A telescope on the Moon could soon expand our view of the universe’s darkest giants. A recent study shows that placing a radio observatory on the lunar surface, paired with existing Earth-based arrays, could make it possible to directly observe the shadows of dozens of supermassive black holes.
While current technology has managed to capture blurry images of only M87 and Sagittarius A (Sgr A*), the proposed Moon-Earth telescope network could achieve sub-microarcsecond resolution, revealing detailed structures of other nearby black holes once thought beyond reach.
Earth-Based Radio Arrays Have Hit Their Resolution Ceiling
So far, the only black hole shadows ever directly imaged are those of M87, located in the Virgo galaxy cluster, and Sgr A, at the center of our own Milky Way. Both images were made possible through the Event Horizon Telescope (EHT), a coordinated global array of ground-based observatories operating at 230 GHz. As stated in the study published by Zhao et al., the resolution of such arrays is limited by the Earth’s diameter, only about 20 microarcseconds.
Due to the long wavelengths of radio signals, radio telescopes require immense baselines to achieve high resolution. Optical telescopes can rely on shorter wavelengths to achieve sharp images with smaller instruments, but in radio astronomy, resolving something as small as a black hole shadow demands massive distances between observatories. Even with upgrades like the next-generation EHT (ngEHT), expected to improve angular resolution to roughly 10 microarcseconds, the limit remains too high to image anything smaller or farther than M87* and Sgr A*.
According to the same source, to resolve finer structures, such as the photon rings predicted by general relativity, an even longer baseline is required. The distance between the Earth and the Moon, roughly 384,400 km, could unlock angular resolutions as fine as 0.85 microarcseconds.
Ring model images of 29 SMBH candidates (Table 1 excludes Sgr A* and M87*), ordered by their ring sizes. ©S. Zhao et al.
Six Black Holes Emerge as Strong Candidates for Lunar Imaging
The new study, available in ArXiv, identifies six supermassive black holes with shadow sizes and brightness levels detectable by a Moon-based array, assuming a 100-meter lunar telescope works in tandem with the EHT. These include M104, NGC 524, PGC 049940, NGC 5077, NGC 5252, and NGC 1052. The authors used geometric ring models to simulate visibility data and determine whether the first “null” in the visibility amplitude, a key indicator of a black hole shadow, would be measurable with the proposed configuration.

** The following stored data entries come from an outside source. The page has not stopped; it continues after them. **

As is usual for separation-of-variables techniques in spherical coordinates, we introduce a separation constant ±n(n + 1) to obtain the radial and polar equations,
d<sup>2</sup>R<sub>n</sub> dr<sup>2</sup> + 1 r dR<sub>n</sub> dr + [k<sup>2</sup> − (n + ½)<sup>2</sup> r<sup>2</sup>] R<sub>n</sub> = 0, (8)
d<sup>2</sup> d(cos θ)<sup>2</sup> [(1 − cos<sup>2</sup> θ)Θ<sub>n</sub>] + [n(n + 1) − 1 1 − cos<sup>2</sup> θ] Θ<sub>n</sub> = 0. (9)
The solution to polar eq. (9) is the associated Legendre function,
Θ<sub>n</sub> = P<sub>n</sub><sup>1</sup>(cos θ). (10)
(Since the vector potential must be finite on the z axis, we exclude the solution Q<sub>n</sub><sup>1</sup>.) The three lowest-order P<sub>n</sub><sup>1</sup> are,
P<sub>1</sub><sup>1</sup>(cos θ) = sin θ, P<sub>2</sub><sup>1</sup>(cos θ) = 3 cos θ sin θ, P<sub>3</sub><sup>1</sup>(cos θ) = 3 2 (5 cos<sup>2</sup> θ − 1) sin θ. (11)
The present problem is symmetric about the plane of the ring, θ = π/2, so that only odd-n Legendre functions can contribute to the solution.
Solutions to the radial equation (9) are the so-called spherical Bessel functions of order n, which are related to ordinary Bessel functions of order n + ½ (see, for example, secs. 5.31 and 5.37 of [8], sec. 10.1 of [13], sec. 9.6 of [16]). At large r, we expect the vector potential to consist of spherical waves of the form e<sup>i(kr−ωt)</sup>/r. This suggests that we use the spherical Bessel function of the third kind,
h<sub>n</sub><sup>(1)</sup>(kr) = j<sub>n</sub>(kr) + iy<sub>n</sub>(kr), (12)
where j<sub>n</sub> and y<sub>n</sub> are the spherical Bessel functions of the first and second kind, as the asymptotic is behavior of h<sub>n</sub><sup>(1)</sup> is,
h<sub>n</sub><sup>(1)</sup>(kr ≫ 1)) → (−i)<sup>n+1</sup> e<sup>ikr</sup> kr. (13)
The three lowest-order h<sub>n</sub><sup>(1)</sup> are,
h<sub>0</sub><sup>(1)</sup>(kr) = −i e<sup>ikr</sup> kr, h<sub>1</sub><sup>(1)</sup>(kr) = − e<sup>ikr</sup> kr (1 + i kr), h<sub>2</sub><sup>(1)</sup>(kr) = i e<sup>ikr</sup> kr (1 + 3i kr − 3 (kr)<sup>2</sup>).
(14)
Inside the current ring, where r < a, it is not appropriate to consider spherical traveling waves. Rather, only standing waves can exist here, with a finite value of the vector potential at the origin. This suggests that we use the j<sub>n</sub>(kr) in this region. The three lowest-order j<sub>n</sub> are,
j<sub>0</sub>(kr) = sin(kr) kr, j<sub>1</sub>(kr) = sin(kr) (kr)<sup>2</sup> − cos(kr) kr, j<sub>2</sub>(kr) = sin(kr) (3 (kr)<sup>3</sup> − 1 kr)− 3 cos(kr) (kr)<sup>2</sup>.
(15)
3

Among these, M104 (in the Sombrero Galaxy) stands out. Its shadow spans nearly 10 microarcseconds, and its radio flux at 230 GHz is around 198 mJy. According to the paper, even a modest 5-meter antenna on the Moon could detect the visibility nulls needed to confirm the presence of the shadow. NGC 1052, though having a smaller shadow of about 0.9 microarcseconds, is extremely bright, making it another high-priority target for sub-microarcsecond imaging.
Conversely, the detection of NGC 5252 is more challenging. The source is faint, and uncertainties in its mass and distance mean its shadow could fall outside the observable baseline range, even with a 100-meter lunar dish. The authors emphasize that visibility data (not traditional images) would be the key method for detection in such sparse array configurations.
Map of telescope sites on the Moon. ©S. Zhao et al.
Site Selection and Technical Limitations Remain a Major Hurdle
The Moon offers several promising locations for radio astronomy. The authors evaluated five candidate sites: two on the near side (including the historic Apollo 11 and Chang’E-5 landing zones), two on the far side, and one at the lunar south pole. The site labeled S1, located at the lunar antipode (the point farthest from Earth) was selected for detailed simulation due to its optimal visibility of all 31 black hole candidates listed.
Observing from the lunar far side has a critical advantage: it’s shielded from Earth’s constant stream of radio interference. This would allow cleaner, uninterrupted data collection, provided the elevation angle of targets is above 15 degrees. According to the study, placement at equatorial or mid-latitude sites provides up to 11 days of visibility for most sources during a lunar sidereal month, while polar sites like S5 could continuously observe southern sky targets but miss those in the north entirely.
In terms of hardware, antenna size is directly tied to detection limits. At 230 GHz, a 5-meter lunar dish can detect only about half of the proposed black hole targets. A 100-meter dish, while more technically demanding, satisfies the sensitivity requirement for all 31 candidates. The study outlines that for the strongest targets, including M104 and NGC 5077, a baseline formed with ALMA (Atacama Large Millimeter/submillimeter Array) would allow detection with even smaller antennas.
While we’re still decades from building radio observatories on the Moon, the scientific payoff is clear. A Moon-Earth baseline would extend our reach into the darkest regions of the cosmos, allowing scientists to study black hole shadows with resolution levels that could put Einstein’s general relativity to its sharpest test yet. According to Zhao et al., this next step in space-based interferometry could unlock visibility data for black holes across our cosmic neighborhood, something impossible from Earth alone.